TEXT SECTION>
2) Windows: Beyond location and orientation, the building should take advantage of its solar exposure. Windows let the sunshine in, and the glass traps the heat energy inside the building, so having windows exposed to sunlight on the south side of the building is a good thing. South-facing windows typically comprise less than 10% of a building's total floor space, but may provide heat to the entire building. This type of thermal heating from solar is called direct gain, because the incoming light warms the interior space—a valuable source of heating of window facades on buildings. Window glazing can improve retention of thermal energy from solar during winter and minimize retention during summer. Ongoing advances in window glazing with double- and triple-pained glass continue to improve the design of windows for climate responsiveness.

3) Construction Materials: As an added potential benefit, construction materials of the inside and outside space that have high heat capacity can warm during the day and then re-radiate that heat at night after the sun goes down. Increasing the thermal mass or solar mass of the building (i.e., increasing the ability to store and re-radiate that thermal energy derived from solar) is another conservation strategy for reducing the need for burning fossil fuels for heating. Concrete and brick have the capacity to absorb heat and re-radiate slowly back into the interior space. Wood, particle board, and drywall typically are thinner, less-dense materials and thus have lower thermal mass. Use of naturally occurring construction materials is an added benefit, relative to using materials derived from petroleum byproducts or other chemically-engineered sources.

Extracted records
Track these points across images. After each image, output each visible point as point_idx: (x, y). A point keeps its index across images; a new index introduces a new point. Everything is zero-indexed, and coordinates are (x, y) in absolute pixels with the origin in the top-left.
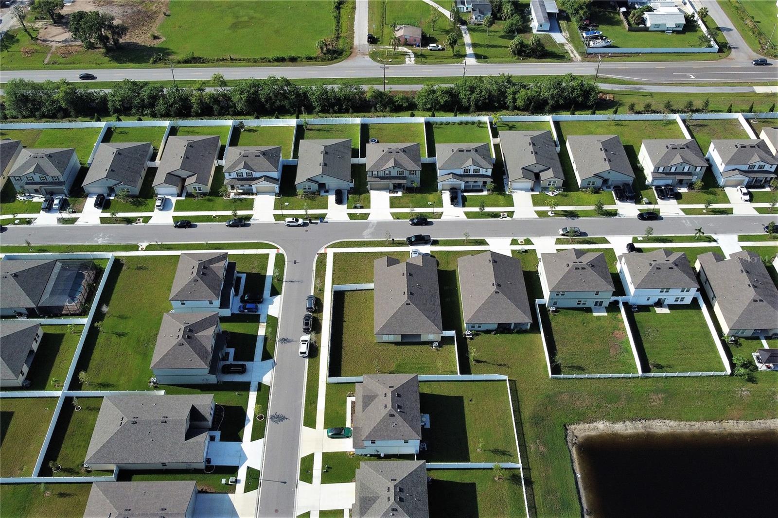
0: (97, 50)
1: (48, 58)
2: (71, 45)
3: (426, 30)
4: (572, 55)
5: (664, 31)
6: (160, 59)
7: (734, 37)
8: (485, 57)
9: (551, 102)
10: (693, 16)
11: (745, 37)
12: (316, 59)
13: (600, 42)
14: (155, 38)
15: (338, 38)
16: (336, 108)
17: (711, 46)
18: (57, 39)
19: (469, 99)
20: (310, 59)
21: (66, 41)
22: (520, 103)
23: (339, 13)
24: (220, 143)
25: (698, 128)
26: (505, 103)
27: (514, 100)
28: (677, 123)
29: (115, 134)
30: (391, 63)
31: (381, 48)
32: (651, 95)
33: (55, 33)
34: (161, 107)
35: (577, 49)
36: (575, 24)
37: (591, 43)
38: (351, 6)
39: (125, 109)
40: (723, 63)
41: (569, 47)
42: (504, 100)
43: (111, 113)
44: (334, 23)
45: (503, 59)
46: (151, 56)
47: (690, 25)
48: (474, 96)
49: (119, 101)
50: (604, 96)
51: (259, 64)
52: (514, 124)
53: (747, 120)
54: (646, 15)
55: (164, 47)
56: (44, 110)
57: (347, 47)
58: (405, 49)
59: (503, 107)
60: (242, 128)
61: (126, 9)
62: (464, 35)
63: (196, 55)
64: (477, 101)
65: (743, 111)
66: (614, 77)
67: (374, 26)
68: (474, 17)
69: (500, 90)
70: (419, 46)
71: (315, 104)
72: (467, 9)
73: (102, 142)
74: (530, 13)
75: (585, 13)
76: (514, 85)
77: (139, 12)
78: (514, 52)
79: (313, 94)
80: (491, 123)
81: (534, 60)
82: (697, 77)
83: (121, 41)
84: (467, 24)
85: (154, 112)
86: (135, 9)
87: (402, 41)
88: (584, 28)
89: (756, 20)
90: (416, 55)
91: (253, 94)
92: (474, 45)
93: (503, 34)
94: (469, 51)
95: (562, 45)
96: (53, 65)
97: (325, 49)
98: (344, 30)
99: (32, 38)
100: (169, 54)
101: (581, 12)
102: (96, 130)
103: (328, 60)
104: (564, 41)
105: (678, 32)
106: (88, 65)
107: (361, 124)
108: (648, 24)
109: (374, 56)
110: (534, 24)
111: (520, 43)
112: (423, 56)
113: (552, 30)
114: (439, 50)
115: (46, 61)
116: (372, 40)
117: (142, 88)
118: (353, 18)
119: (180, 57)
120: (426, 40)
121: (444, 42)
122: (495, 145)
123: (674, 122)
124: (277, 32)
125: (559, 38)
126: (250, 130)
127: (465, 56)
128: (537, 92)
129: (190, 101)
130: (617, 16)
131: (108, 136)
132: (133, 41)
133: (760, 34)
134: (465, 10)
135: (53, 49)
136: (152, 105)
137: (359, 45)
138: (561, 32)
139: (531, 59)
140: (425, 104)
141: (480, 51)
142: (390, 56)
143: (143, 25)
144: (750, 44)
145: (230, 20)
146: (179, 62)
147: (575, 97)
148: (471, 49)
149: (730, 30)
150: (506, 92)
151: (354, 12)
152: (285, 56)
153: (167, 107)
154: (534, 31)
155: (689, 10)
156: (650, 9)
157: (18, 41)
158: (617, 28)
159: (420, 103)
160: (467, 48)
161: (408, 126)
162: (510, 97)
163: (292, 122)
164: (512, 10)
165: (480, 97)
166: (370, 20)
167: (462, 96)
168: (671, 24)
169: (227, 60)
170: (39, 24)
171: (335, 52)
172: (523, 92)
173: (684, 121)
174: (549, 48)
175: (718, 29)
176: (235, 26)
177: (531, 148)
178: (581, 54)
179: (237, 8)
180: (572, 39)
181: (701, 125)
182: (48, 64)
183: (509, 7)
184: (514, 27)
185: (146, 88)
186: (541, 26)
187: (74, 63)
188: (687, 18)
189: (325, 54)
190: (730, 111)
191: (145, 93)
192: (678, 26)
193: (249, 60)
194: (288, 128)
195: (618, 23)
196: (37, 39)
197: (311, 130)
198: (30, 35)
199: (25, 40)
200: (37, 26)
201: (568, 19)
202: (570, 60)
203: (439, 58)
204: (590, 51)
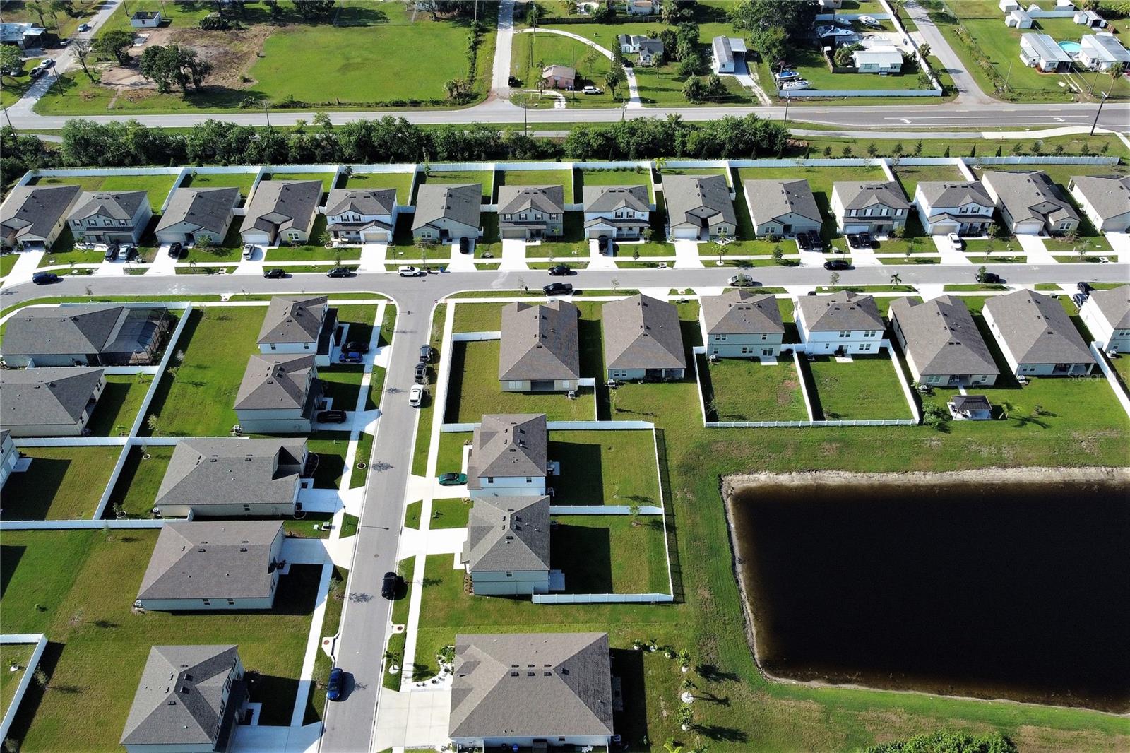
0: (174, 94)
1: (113, 102)
2: (141, 89)
3: (581, 72)
4: (760, 99)
5: (877, 73)
6: (251, 103)
7: (964, 80)
8: (653, 102)
9: (728, 146)
10: (915, 56)
11: (977, 78)
12: (443, 103)
13: (796, 85)
14: (246, 80)
15: (472, 80)
16: (466, 154)
17: (933, 89)
18: (123, 82)
19: (628, 142)
20: (436, 103)
21: (135, 84)
22: (690, 147)
23: (475, 54)
24: (322, 190)
25: (907, 175)
26: (673, 149)
27: (684, 143)
28: (881, 169)
29: (194, 182)
30: (536, 107)
31: (525, 91)
32: (855, 141)
33: (122, 76)
34: (252, 151)
35: (767, 92)
36: (766, 65)
37: (785, 85)
38: (490, 46)
39: (207, 156)
40: (947, 106)
41: (758, 91)
42: (671, 145)
43: (190, 160)
44: (469, 65)
45: (676, 104)
46: (240, 100)
47: (909, 66)
48: (634, 140)
49: (201, 145)
50: (797, 143)
51: (373, 109)
52: (682, 170)
53: (969, 166)
54: (856, 55)
55: (257, 90)
56: (108, 155)
57: (483, 91)
58: (555, 93)
59: (670, 153)
60: (350, 175)
61: (210, 50)
62: (628, 78)
63: (295, 99)
64: (638, 145)
65: (963, 156)
66: (810, 122)
67: (517, 67)
68: (642, 58)
69: (666, 133)
70: (571, 89)
71: (439, 149)
72: (634, 49)
73: (180, 187)
74: (712, 53)
75: (779, 51)
76: (684, 127)
77: (226, 53)
78: (688, 95)
79: (438, 137)
80: (654, 170)
81: (713, 104)
82: (913, 121)
83: (203, 84)
84: (633, 66)
85: (242, 158)
86: (221, 50)
87: (551, 84)
88: (776, 69)
89: (992, 60)
90: (568, 99)
91: (364, 136)
92: (640, 89)
93: (677, 76)
94: (634, 94)
95: (750, 88)
96: (120, 109)
97: (455, 93)
98: (480, 72)
99: (94, 81)
100: (262, 98)
101: (774, 51)
102: (172, 177)
103: (459, 104)
104: (753, 84)
105: (895, 74)
106: (163, 111)
107: (496, 171)
108: (858, 65)
109: (515, 100)
110: (716, 66)
111: (695, 83)
112: (576, 100)
113: (737, 71)
114: (597, 93)
115: (110, 106)
116: (514, 83)
117: (228, 129)
118: (492, 61)
119: (275, 102)
120: (580, 83)
121: (602, 85)
122: (657, 193)
123: (878, 168)
124: (397, 74)
125: (745, 80)
126: (359, 177)
127: (628, 100)
128: (712, 135)
129: (287, 144)
130: (820, 57)
131: (187, 181)
132: (218, 84)
133: (996, 76)
134: (632, 51)
135: (119, 93)
136: (240, 150)
137: (498, 89)
138: (749, 74)
139: (710, 104)
140: (575, 149)
141: (646, 95)
142: (534, 100)
143: (231, 67)
144: (983, 87)
145: (340, 62)
146: (274, 107)
147: (758, 141)
148: (636, 92)
149: (959, 72)
150: (674, 135)
151: (494, 53)
152: (405, 100)
153: (259, 151)
154: (716, 72)
155: (910, 50)
156: (861, 48)
157: (75, 84)
158: (819, 70)
159: (568, 148)
160: (631, 91)
161: (553, 173)
162: (679, 140)
163: (411, 168)
164: (688, 49)
165: (642, 140)
166: (513, 62)
167: (620, 139)
168: (885, 64)
169: (334, 105)
170: (102, 66)
171: (467, 95)
172: (694, 134)
173: (890, 167)
174: (732, 91)
175: (945, 71)
176: (346, 67)
177: (698, 190)
178: (771, 97)
179: (348, 49)
180: (762, 82)
181: (912, 171)
182: (113, 108)
183: (685, 45)
184: (690, 68)
185: (235, 129)
186: (724, 66)
187: (145, 108)
188: (905, 58)
189: (455, 98)
190: (947, 155)
191: (232, 136)
192: (894, 66)
193: (361, 105)
194: (406, 175)
195: (822, 64)
196: (100, 82)
197: (435, 176)
198: (91, 77)
199: (85, 85)
200: (99, 68)
201: (759, 60)
202: (758, 104)
203: (596, 101)
204: (782, 93)
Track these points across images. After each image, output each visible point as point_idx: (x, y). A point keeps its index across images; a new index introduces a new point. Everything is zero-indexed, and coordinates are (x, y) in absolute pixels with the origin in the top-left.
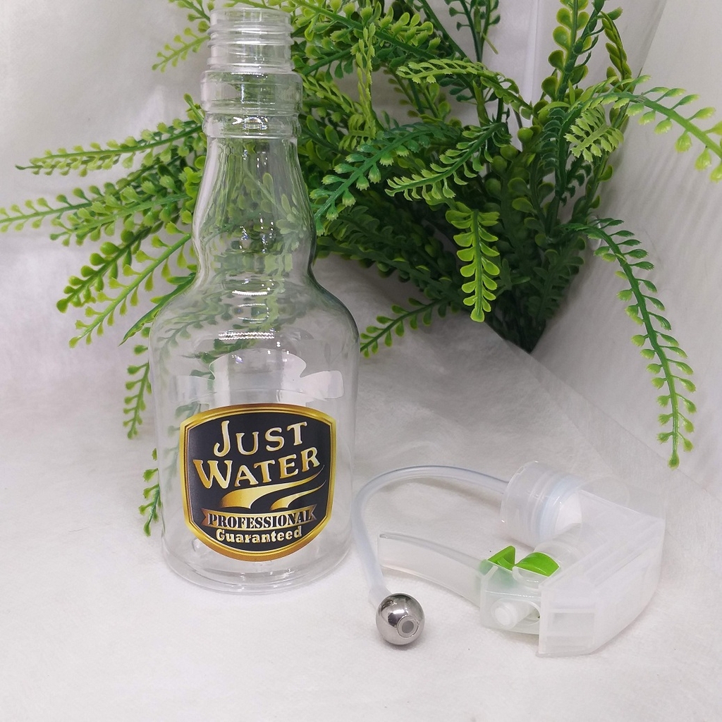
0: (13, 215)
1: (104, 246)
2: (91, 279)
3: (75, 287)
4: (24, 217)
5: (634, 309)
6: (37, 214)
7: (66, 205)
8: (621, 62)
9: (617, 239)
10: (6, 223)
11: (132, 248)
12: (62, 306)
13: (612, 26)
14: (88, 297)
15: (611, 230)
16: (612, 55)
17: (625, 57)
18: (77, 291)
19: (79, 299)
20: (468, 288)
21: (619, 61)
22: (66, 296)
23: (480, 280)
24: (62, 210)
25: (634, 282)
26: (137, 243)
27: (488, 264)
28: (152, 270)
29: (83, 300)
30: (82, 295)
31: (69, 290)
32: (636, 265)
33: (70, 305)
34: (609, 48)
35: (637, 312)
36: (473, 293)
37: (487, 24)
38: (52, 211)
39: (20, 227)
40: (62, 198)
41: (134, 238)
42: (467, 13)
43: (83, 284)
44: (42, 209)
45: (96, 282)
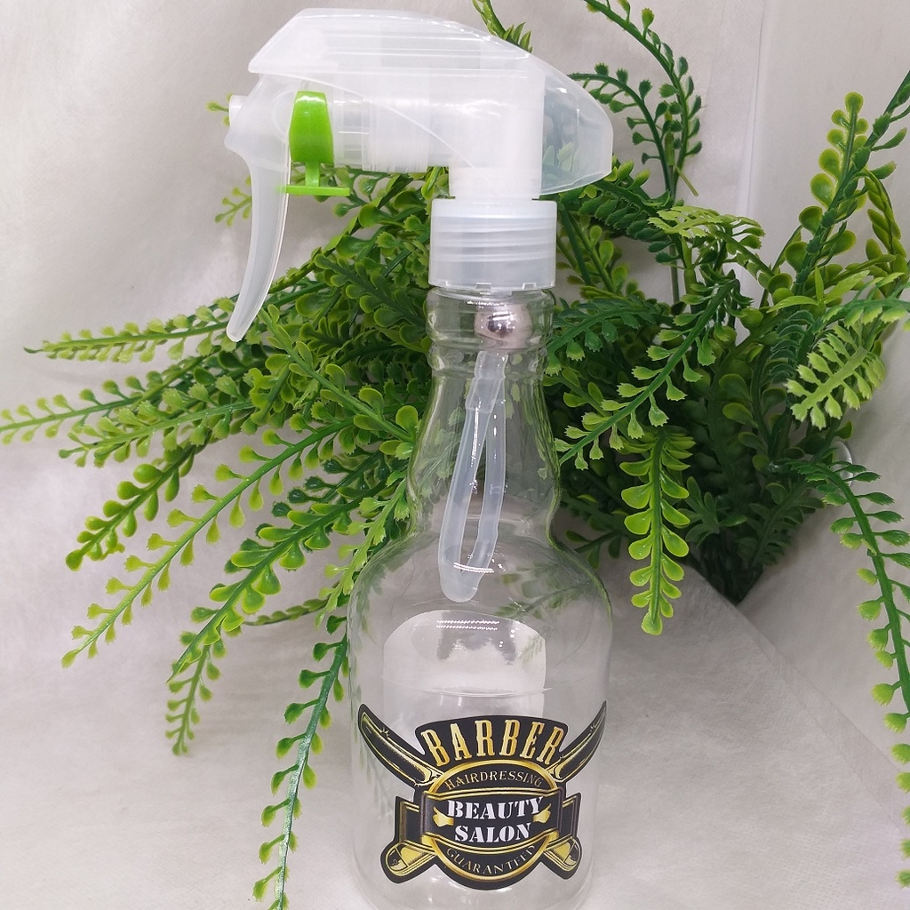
0: (19, 419)
1: (140, 470)
2: (119, 519)
3: (95, 532)
4: (35, 422)
5: (880, 635)
6: (52, 417)
7: (93, 404)
8: (891, 237)
9: (867, 506)
10: (11, 431)
11: (181, 468)
12: (74, 560)
13: (881, 190)
14: (114, 545)
15: (859, 488)
16: (875, 225)
17: (898, 234)
18: (97, 538)
19: (99, 548)
20: (639, 577)
21: (886, 235)
22: (81, 546)
23: (658, 565)
24: (87, 411)
25: (887, 586)
26: (187, 461)
27: (671, 537)
28: (192, 536)
29: (105, 549)
30: (104, 544)
31: (86, 537)
32: (893, 556)
33: (86, 558)
34: (873, 216)
35: (885, 641)
36: (646, 587)
37: (683, 154)
38: (74, 413)
39: (28, 436)
40: (89, 395)
41: (183, 456)
42: (657, 141)
43: (107, 527)
44: (60, 410)
45: (125, 523)
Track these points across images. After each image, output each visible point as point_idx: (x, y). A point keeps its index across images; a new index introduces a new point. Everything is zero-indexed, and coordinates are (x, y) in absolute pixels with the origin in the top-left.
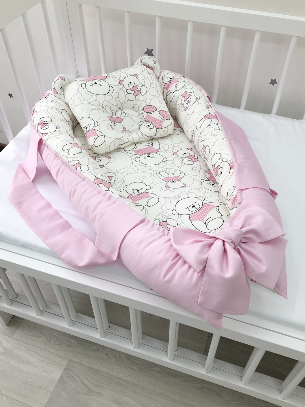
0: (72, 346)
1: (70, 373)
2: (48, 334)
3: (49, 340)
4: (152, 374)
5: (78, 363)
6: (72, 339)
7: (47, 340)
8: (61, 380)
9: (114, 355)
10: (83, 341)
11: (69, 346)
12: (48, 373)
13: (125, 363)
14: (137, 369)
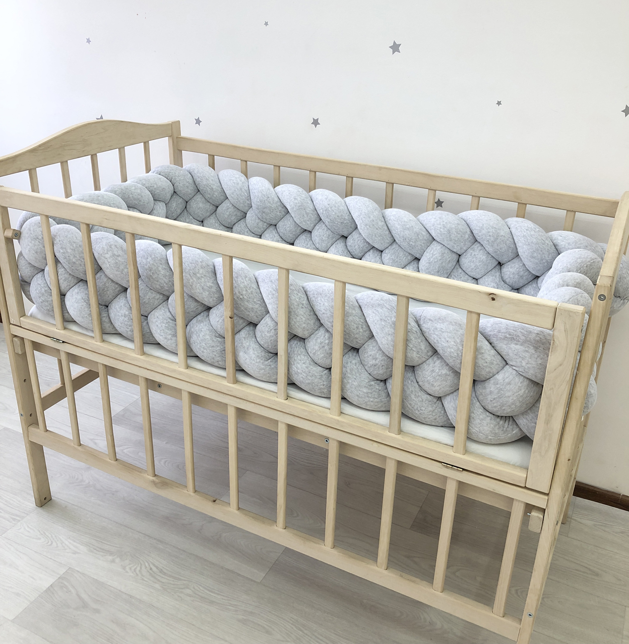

TASK INSTRUCTIONS> Go on with the text on passive solar building design, picking up after its last sentence about naturally occurring construction materials. The records stand apart from the text on passive solar building design.

REPLY TO THE TASK>
With the objective to reduce heat loss in the winter and heat gain in the summer, the building materials used for the roof, walls (inside and out), floors, and windows are critical—materials that can provide good insulation. To that end, thermal insulation and envelope tightness are essential passive-energy conservation measures that maximize passive heating. Building materials with high R-values (a measurement of resistance to heat flow—the higher the R-value, the better the insulation) should be utilized for roofs and walls.

4) Other Modifications: Similarly, the design of interior space and the exterior space can contribute to optimizing with nature. These designs might include:

Trombe Walls: Trombe walls are south-facing house walls made of materials that retain thermal mass when heated during the day. The wall then radiates that heat during night, thereby stabilizing internal house temperatures. You have done the experiment with the canning jars—which building materials make for good heat retention? The wall typically is faced externally with glass, with a closed air space between the glass and wall. During the day, incoming solar radiation in the UV range heats the wall; as near-infrared heat is radiated off the wall, it is effectively blocked from radiating through the glass (the greenhouse effect). Instead, the heat radiates into the house. Obviously, a dark-colored wall will absorb more solar radiation than a light-colored wall that reflects.

A modification of a Trombe wall is a solar air heating system, for which the warm air in-between the wall and glass is circulated passively into the house. Since warm air rises, the wall is open to the interior of the house, allowing warm air to move by convection into the house. The air in front of the wall is replaced by cooler air. From where would you draw cool air? Solar air heating systems use the heated air right away via convection (versus Trombe walls that radiate heat stored in the thermal mass of the wall).

During summer, the Trombe wall would be a liability, not an asset! Shading of the wall via a roof overhang can block the solar rays from high in the sky during summer days. Likewise, shading of windows with awnings or shutters can keep a building from overheating during summer.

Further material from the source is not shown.